◆ PROVIDED MATERIAL

--- START ---

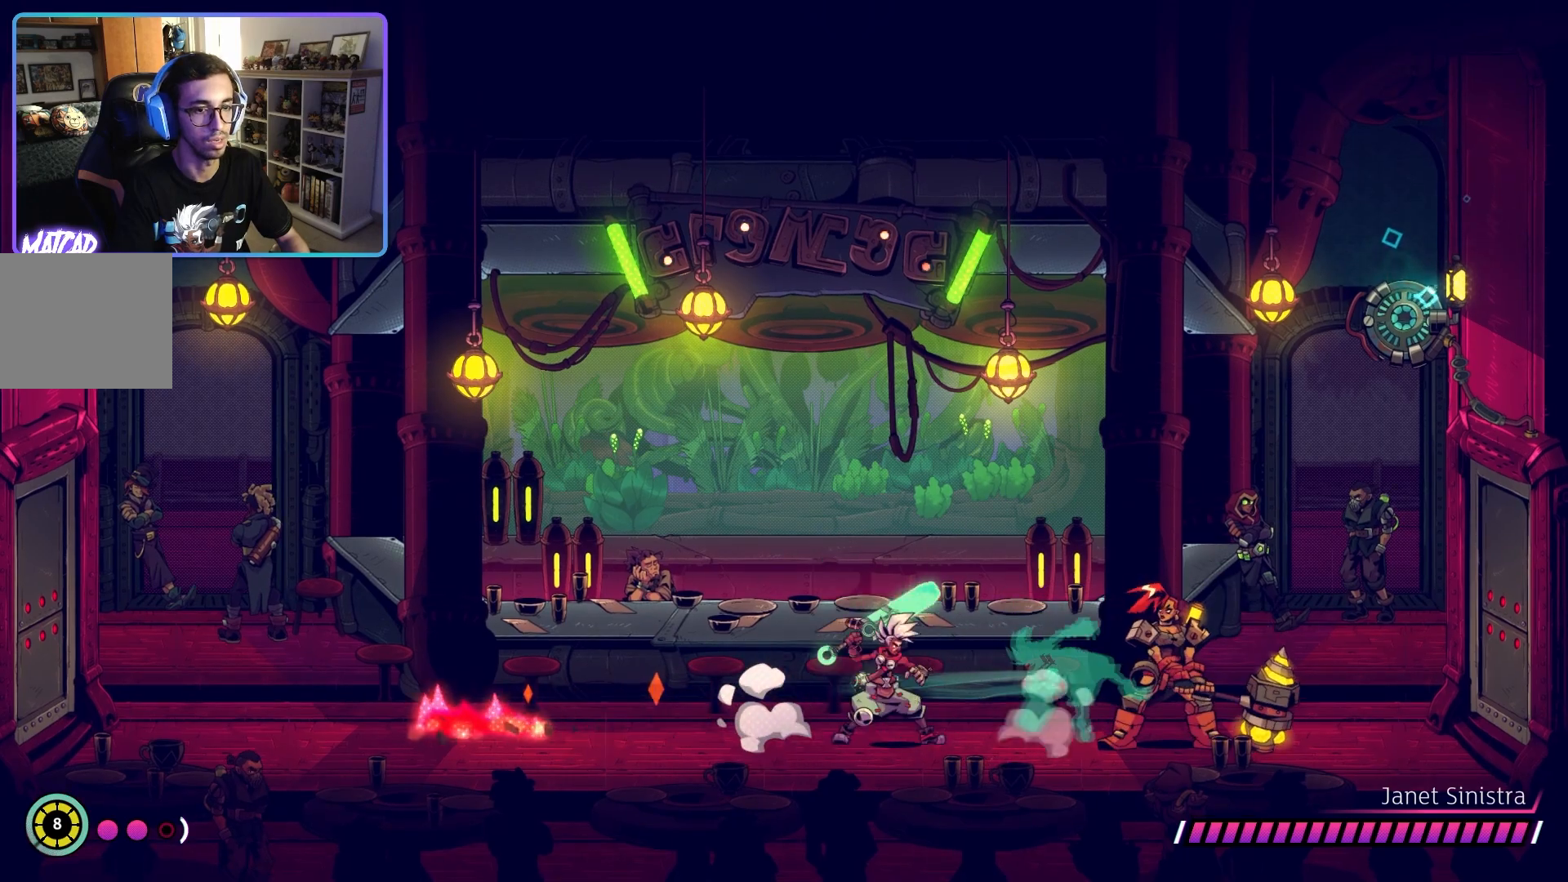
{"buttons": ["SQUARE"], "left_stick": "up-right", "right_stick": "center", "events": [[200, "left_stick", "up-right"], [467, "SQUARE", "down"]]}
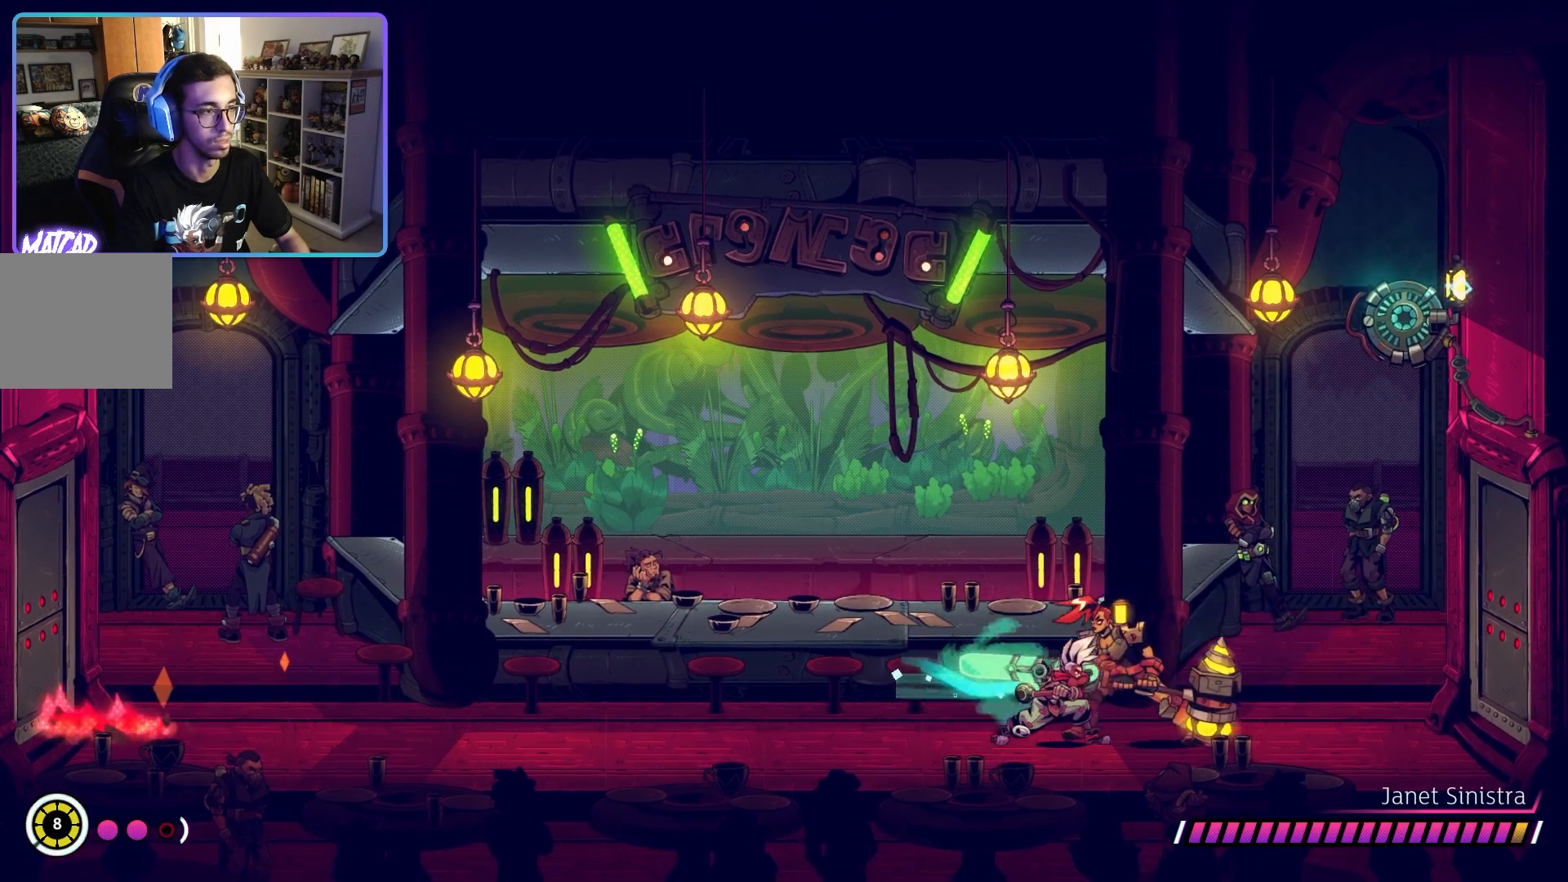
{"buttons": ["L2"], "left_stick": "center", "right_stick": "center", "events": [[117, "SQUARE", "up"], [133, "left_stick", "center"], [267, "L2", "down"]]}
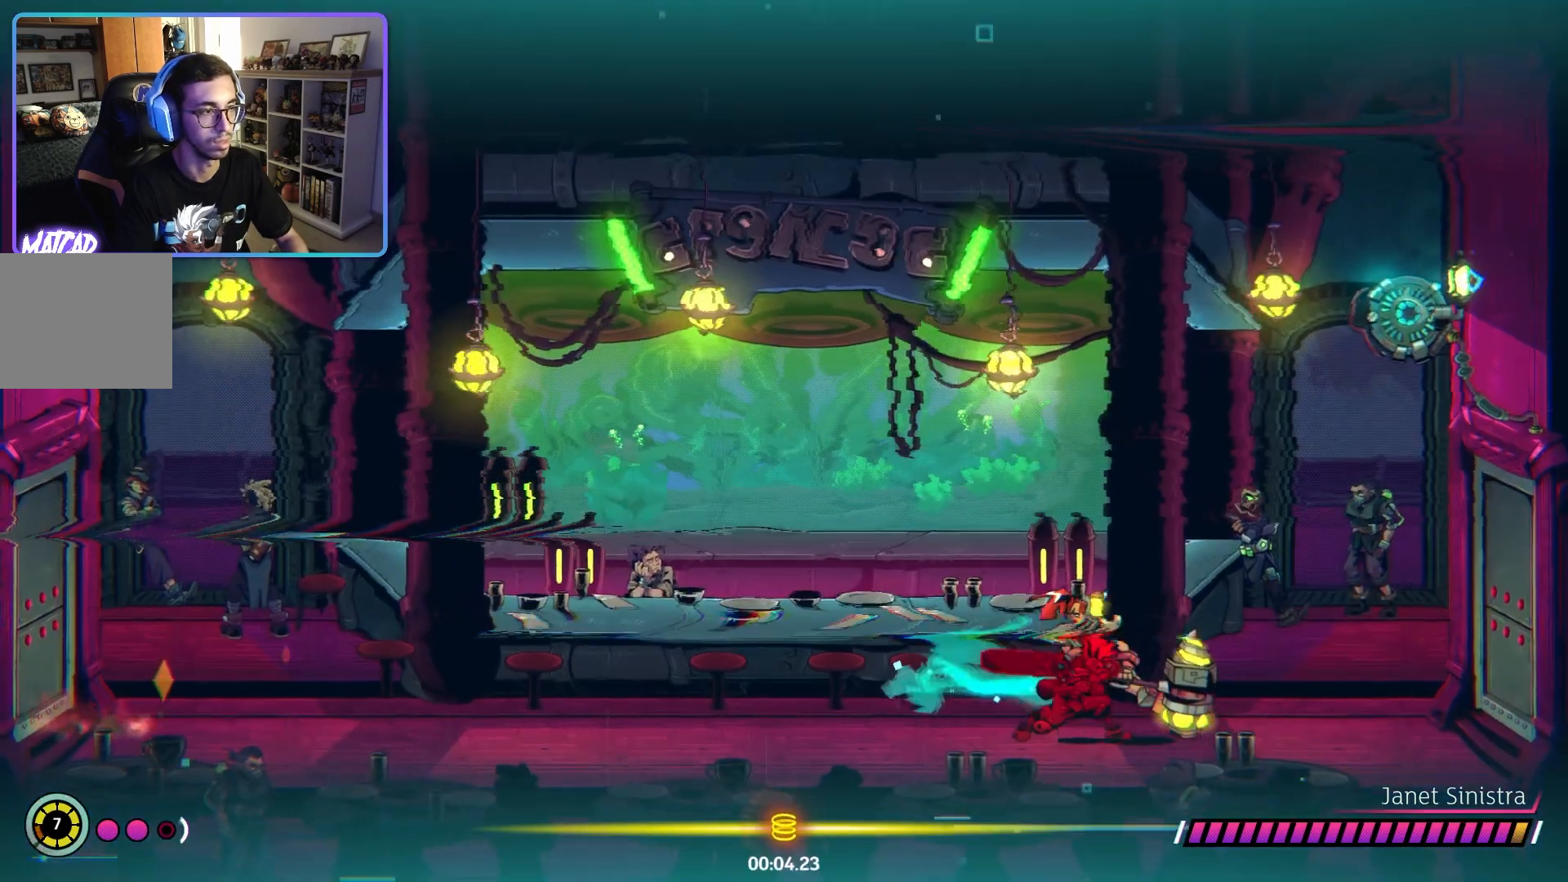
{"buttons": ["L2"], "left_stick": "center", "right_stick": "center", "events": []}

--- END ---

◆ EXERCISE AIM
Reproduce the material above in full, images excluded.

◆ EXERCISE ANSWER
{"buttons": ["SQUARE"], "left_stick": "up-right", "right_stick": "center", "events": [[200, "left_stick", "up-right"], [467, "SQUARE", "down"]]}
{"buttons": ["L2"], "left_stick": "center", "right_stick": "center", "events": [[117, "SQUARE", "up"], [133, "left_stick", "center"], [267, "L2", "down"]]}
{"buttons": ["L2"], "left_stick": "center", "right_stick": "center", "events": []}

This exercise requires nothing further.